OBJECTIVE: To evaluate the safety and efficacy of oxcarbazepine (OXC) as adjunctive therapy in children with inadequately controlled partial seizures on one or two concomitant antiepileptic drugs (AEDs). BACKGROUND: OXC has shown antiepileptic activity in several comparative monotherapy trials in newly diagnosed patients with epilepsy, and in a placebo-controlled monotherapy trial in hospitalized patients evaluated for epilepsy surgery.
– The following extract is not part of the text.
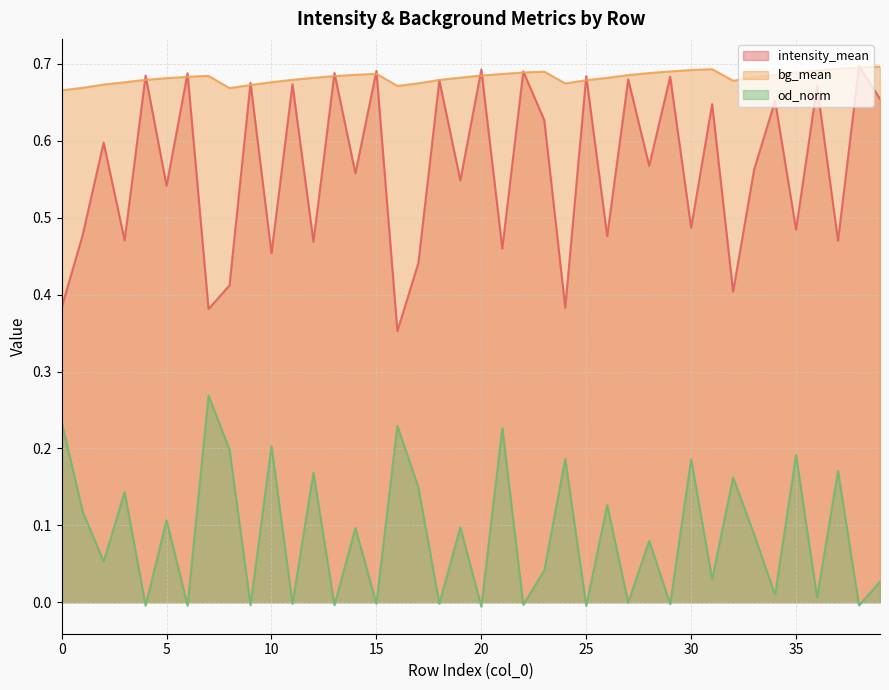

Which category has the lowest value in the intensity_mean series?

16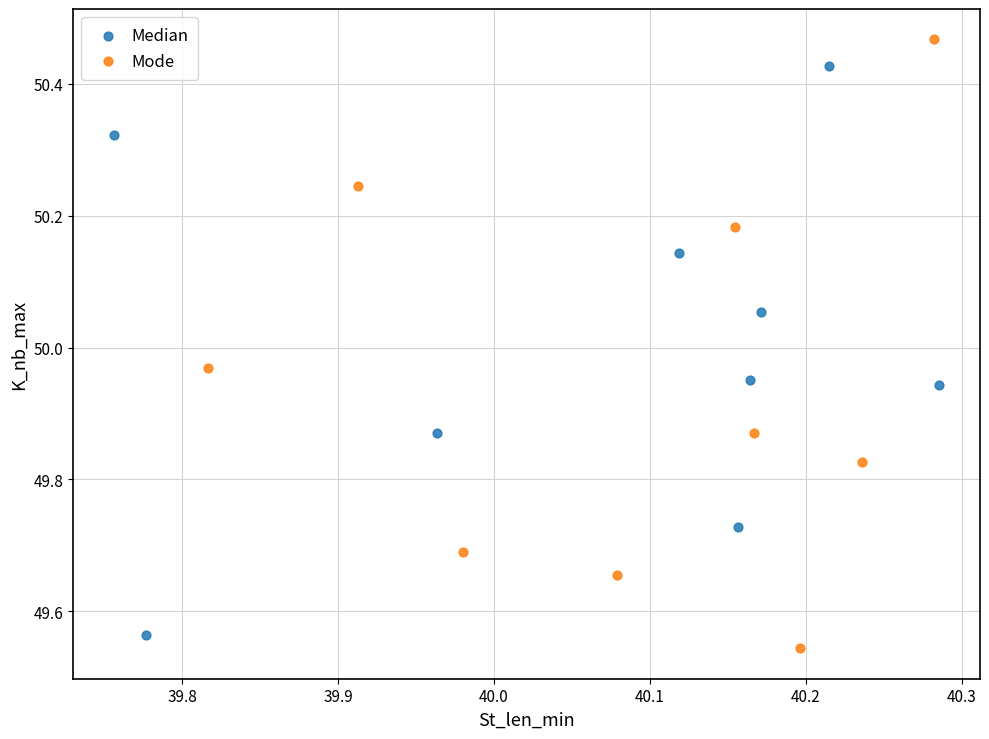

Which series contains the highest Y value?

Mode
DESIGN: A total of 267 patients were evaluated in a multicenter, randomized, placebo-controlled trial consisting of three phases: 1) a 56-day baseline phase (patients maintained on their current AEDs); 2) a 112-day double-blind treatment phase (patients received either OXC 30-46 mg/kg/day orally or placebo); and 3) an open-label extension phase. Data are reported only from the double-blind treatment phase; the open-label extension phase is ongoing. METHODS: Children (3 to 17 years old) with inadequately controlled partial seizures (simple, complex, and partial seizures evolving to secondarily generalized seizures) were enrolled. RESULTS: Patients treated with OXC experienced a significantly greater median percent reduction from baseline in partial seizure frequency than patients treated with placebo (p = 0.0001; 35% versus 9%, respectively). Forty-one percent of patients treated with OXC experienced a > or =50% reduction from baseline in partial seizure frequency per 28 days compared with 22% of patients treated with placebo (p = 0.0005). Ninety-one percent of the group treated with OXC and 82% of the group treated with placebo reported > or =1 adverse event; vomiting, somnolence, dizziness, and nausea occurred more frequently (twofold or greater) in the group treated with OXC. CONCLUSION: OXC adjunctive therapy administered in a dose range of 6 to 51 mg/kg/day (median 31.4 mg/kg/day) is safe, effective, and well tolerated in children with partial seizures.